WASHINGTON – As many as 14 million current and former civilian U.S. government employees have had their personal information exposed to hackers, according to two people who were briefed on the investigation, a far higher figure than the 4 million the Obama administration initially disclosed.
American officials have said the cybertheft originated in China and that they suspect espionage by the Chinese government, which has denied any involvement.
The newer estimate puts the number of compromised records between 9 million and 14 million going back to the 1980s, said one congressional official and one former US official, who spoke to The Associated Press on condition of anonymity because information disclosed in the confidential briefings includes classified details of the investigation.
There are about 2.6 million executive branch civilians, so the majority of the records exposed relate to former employees.

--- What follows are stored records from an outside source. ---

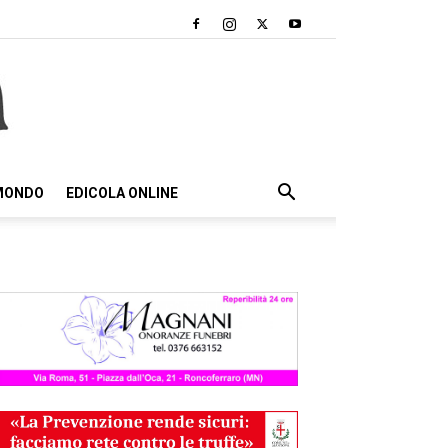
 MONDO
EDICOLA ONLINE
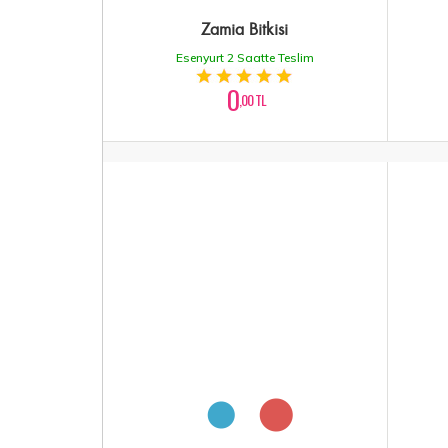
Zamia Bitkisi
Esenyurt 2 Saatte Teslim
0
,00 TL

Contractor information also has been stolen, officials said.
If the attack was indeed espionage, the personnel records would provide a foreign government an extraordinary roadmap to blackmail, impersonate or otherwise exploit federal employees in an effort to gain access to U.S. secrets —or entry into government computer networks.

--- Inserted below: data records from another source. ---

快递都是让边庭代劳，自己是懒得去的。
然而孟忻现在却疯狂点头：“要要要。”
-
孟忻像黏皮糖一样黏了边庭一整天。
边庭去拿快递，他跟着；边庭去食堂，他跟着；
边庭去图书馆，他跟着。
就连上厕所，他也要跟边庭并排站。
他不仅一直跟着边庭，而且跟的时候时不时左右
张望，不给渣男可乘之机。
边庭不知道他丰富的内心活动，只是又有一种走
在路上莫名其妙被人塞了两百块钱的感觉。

The data in question contain the records of most federal civilian employees, though not members of Congress and their staffs, members of the military or staff of the intelligence agencies.

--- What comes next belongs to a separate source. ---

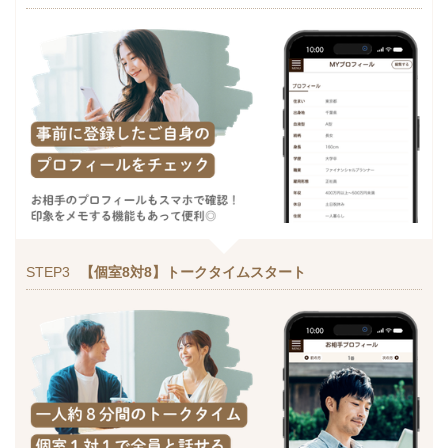
STEP3
【個室8対8】トークタイムスタート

The latest revelation came a day after a major union said it believes the hackers stole personnel data and Social Security numbers for all the federal workers in a central personnel database. The Social Security numbers were not encrypted, the American Federation of Government Employees said, calling that “an abysmal failure on the part of the agency to guard data that has been entrusted to it by the federal workforce.”
Samuel Schumach, an Office of Personnel Management spokesman, would not address how the data was protected or specifics of the information that might have been compromised, but said, “Today’s adversaries are sophisticated enough that encryption alone does not guarantee protection.” OPM is nonetheless increasing its use of encryption, he said.
The Office of Personnel Management is a repository for extremely sensitive information assembled through background investigations of employees and contractors who hold security clearances.
Outside experts were pointing to the breach as a blistering indictment of the U.S. government’s ability to secure its own data two years after a National Security Agency contractor, Edward Snowden, was able to steal tens of thousands of the agency’s most sensitive documents.
After the Snowden revelations about government surveillance, it became more difficult for the federal government to hire talented younger people into sensitive jobs, particularly at intelligence agencies, said Evan Lesser, managing director of ClearanceJobs.com, a website that matches security-clearance holders to available slots.
“Now, if you get a job with the government, your own personal information may not be secure,” he said. “This is going to multiply the government’s hiring problems many times.”
The Obama administration had acknowledged that up to 4.2 million current and former employees whose information resides in the Office of Personnel Management server are affected by the December cyberbreach, but it had been vague about exactly what was taken.
J. David Cox, president of the American Federation of Government Employees, said in a letter Thursday to OPM director Katherine Archuleta that based on incomplete information OPM provided to the union, “the hackers are now in possession of all personnel data for every federal employee, every federal retiree and up to 1 million former federal employees.”
Another federal union, the National Active and Retired Federal Employees Association, said Friday that “at this point, we believe AFGE’s assessment of the breach is overstated.” It called on the OPM to provide more information.
The AFGE union believes the hackers stole military records and veterans’ status information, address, birth date, job and pay history, health insurance, life insurance and pension information; and age, gender and race data, he said
The union’s release and Minority Leader Harry Reid’s comment in the Senate put into sharper focus what is looking like a massive cyberespionage success by China. Sen. Susan Collins, R-Maine, an Intelligence Committee member, has also said the hack came from China.
Rep. Mike Rogers, the former chairman of the House Intelligence Committee, said last week that Chinese intelligence agencies have for some time been seeking to assemble a database of information about Americans. Those personal details can be used for blackmail or to shape bogus emails designed to appear legitimate while injecting spyware on the networks of government agencies or businesses Chinese hackers are trying to penetrate.
U.S. intelligence officials say China, like the U.S., spies for national security advantage. Unlike the U.S., they say, China also engages in large-scale theft of corporate secrets for the benefit of state-sponsored enterprises that compete with Western companies. Nearly every major U.S. company has been hacked from China, they say.